Fig. 4. Genome-wide mapping of eQTLs.

a Positions of eQTLs identified in the genome. b Trans-eQTL hotspots. The outermost circle displays ideograms of the 12 tomato chromosomes. The second circle shows the number of target genes for all eQTLs in each 2-Mb window. The third circle shows the number of target genes of each trans-eQTL hotspot. The innermost circle shows the links between three interesting eQTL hotspots and their target genes. Links between the three hotspots harboring the master regulators, A20/AN1 zinc finger protein, MYB12, and WRI3, respectively, and their target genes are depicted in purple, blue and green, respectively. c Expression profiles of WRI3-targeted lipid biosynthetic genes in different tomato tissues.

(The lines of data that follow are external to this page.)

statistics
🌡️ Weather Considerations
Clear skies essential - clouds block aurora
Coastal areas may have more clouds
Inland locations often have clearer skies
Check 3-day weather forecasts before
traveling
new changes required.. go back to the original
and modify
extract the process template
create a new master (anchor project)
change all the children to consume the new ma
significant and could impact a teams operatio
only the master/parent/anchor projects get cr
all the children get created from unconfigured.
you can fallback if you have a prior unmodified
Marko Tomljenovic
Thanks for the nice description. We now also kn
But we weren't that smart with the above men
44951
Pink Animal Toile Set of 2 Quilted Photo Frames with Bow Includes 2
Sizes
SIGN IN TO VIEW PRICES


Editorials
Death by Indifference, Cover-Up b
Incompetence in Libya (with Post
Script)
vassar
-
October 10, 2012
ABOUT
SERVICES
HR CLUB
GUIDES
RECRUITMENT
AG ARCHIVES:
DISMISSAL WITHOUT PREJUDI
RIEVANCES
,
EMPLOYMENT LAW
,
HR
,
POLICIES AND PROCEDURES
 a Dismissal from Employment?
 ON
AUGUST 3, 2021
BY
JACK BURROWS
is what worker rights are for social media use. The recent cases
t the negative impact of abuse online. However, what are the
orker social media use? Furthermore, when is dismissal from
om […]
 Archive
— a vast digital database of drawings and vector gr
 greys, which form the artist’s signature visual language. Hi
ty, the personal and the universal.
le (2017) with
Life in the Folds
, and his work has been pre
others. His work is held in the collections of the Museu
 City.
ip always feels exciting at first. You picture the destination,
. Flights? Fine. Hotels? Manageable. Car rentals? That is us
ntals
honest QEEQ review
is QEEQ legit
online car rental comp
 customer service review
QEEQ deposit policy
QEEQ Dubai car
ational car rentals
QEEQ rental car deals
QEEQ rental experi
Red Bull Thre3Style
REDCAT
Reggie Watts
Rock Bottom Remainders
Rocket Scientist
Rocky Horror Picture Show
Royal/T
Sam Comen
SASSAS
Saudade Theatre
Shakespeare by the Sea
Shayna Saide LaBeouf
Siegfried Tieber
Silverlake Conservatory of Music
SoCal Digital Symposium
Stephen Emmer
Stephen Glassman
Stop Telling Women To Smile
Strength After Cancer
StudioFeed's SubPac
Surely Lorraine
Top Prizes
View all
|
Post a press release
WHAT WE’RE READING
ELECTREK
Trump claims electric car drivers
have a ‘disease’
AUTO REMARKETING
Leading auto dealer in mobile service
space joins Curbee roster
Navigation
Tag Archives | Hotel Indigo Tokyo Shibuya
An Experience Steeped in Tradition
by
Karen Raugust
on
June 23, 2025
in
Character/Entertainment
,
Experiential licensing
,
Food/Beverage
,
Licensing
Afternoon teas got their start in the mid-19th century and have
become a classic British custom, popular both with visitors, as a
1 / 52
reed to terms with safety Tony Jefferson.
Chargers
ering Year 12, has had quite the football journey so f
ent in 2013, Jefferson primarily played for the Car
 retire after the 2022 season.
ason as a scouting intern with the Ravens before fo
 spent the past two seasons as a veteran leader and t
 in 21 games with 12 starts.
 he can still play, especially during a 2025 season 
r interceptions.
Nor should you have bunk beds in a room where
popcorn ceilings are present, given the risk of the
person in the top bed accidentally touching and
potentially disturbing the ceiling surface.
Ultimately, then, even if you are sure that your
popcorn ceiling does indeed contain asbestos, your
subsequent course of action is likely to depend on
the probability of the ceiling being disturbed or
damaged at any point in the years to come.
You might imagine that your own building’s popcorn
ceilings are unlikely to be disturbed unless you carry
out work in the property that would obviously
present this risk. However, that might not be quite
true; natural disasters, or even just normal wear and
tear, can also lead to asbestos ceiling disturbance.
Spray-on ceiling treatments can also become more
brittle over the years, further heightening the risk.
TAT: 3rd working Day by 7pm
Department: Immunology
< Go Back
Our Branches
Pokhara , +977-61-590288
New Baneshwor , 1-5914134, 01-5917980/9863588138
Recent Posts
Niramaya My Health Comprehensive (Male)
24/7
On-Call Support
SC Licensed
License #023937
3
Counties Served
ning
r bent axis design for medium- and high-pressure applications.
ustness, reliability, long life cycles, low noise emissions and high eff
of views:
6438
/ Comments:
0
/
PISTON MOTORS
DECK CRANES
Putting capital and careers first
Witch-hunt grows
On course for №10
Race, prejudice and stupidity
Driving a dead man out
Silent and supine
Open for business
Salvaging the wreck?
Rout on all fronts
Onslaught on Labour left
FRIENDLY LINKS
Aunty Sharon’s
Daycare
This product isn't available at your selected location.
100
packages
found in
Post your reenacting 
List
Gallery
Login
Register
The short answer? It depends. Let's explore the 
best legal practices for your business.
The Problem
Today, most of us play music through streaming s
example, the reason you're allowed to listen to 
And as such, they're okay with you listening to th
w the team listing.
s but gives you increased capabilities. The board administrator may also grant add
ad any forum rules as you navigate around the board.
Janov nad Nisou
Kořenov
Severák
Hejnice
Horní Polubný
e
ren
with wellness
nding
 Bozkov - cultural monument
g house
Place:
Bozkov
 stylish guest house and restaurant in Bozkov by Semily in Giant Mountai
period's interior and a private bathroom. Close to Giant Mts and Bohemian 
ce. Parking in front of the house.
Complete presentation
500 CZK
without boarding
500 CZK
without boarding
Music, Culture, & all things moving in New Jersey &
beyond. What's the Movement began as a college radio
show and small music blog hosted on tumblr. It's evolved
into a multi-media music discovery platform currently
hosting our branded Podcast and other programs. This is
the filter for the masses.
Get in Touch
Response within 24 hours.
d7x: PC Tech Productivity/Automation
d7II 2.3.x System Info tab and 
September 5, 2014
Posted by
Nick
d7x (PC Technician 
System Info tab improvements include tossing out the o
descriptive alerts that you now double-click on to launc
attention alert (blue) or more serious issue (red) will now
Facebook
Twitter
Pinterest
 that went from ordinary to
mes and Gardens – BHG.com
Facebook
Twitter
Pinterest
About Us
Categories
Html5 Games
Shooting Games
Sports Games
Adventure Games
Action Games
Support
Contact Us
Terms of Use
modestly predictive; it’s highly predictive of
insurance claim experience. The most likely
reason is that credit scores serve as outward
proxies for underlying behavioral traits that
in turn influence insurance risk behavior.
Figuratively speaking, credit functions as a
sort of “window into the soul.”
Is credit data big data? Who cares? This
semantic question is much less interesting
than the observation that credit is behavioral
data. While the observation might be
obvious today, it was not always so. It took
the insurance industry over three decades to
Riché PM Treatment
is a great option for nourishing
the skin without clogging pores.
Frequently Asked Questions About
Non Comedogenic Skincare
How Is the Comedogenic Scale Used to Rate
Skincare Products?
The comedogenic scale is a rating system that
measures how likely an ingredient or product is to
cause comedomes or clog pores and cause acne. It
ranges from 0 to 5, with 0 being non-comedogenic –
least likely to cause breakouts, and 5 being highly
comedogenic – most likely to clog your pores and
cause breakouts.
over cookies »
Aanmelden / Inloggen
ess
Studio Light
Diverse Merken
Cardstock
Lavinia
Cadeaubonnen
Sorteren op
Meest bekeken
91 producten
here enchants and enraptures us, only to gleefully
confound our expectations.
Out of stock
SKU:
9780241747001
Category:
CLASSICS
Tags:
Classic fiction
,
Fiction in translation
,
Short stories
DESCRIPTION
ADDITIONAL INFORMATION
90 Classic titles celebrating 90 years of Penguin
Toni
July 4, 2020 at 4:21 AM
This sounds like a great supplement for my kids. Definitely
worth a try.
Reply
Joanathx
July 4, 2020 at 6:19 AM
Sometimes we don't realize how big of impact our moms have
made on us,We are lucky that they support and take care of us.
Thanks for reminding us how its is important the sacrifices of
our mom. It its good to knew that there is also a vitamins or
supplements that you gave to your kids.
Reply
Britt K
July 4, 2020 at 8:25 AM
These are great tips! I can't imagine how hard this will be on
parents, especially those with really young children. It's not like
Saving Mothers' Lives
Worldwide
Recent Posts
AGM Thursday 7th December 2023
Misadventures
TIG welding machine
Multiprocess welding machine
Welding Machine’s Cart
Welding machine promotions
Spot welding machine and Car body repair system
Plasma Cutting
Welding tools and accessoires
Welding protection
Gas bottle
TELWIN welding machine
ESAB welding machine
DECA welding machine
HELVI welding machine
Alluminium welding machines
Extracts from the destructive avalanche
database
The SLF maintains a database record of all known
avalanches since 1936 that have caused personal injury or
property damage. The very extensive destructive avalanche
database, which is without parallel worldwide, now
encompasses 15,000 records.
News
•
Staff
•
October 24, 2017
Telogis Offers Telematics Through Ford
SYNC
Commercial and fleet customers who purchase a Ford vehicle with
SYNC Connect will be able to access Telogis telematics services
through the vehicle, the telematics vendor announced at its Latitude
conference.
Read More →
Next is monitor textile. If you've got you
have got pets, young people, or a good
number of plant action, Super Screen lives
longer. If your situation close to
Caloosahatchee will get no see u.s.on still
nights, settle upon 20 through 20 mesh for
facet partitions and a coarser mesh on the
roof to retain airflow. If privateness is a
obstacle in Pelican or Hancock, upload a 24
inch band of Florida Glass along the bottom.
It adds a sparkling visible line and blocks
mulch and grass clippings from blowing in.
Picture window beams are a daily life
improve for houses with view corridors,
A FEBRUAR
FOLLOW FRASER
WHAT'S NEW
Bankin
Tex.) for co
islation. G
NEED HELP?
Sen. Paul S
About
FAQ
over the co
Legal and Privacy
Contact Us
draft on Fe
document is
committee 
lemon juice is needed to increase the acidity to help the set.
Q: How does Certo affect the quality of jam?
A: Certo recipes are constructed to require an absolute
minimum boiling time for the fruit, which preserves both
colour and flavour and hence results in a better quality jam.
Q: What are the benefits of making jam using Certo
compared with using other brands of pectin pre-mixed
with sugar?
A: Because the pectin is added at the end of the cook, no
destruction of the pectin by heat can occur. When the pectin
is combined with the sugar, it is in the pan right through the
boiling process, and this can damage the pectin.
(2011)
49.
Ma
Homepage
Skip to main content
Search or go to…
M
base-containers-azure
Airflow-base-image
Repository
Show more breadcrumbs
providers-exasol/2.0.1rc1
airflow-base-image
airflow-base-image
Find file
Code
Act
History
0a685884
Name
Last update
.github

The WRI3 gene (SPIMP03g0114120) is highlighted in red. d Correlation coefficients between the expression levels of genes in the WRI3-hotspot and target genes. WRI3 and the target lipid biosynthetic genes are highlighted in red. e Manhattan plot of eQTLs associated with the WRI3 expression. The horizontal dashed lines correspond to the Bonferroni-corrected significance thresholds at α = 0.05 and α = 1.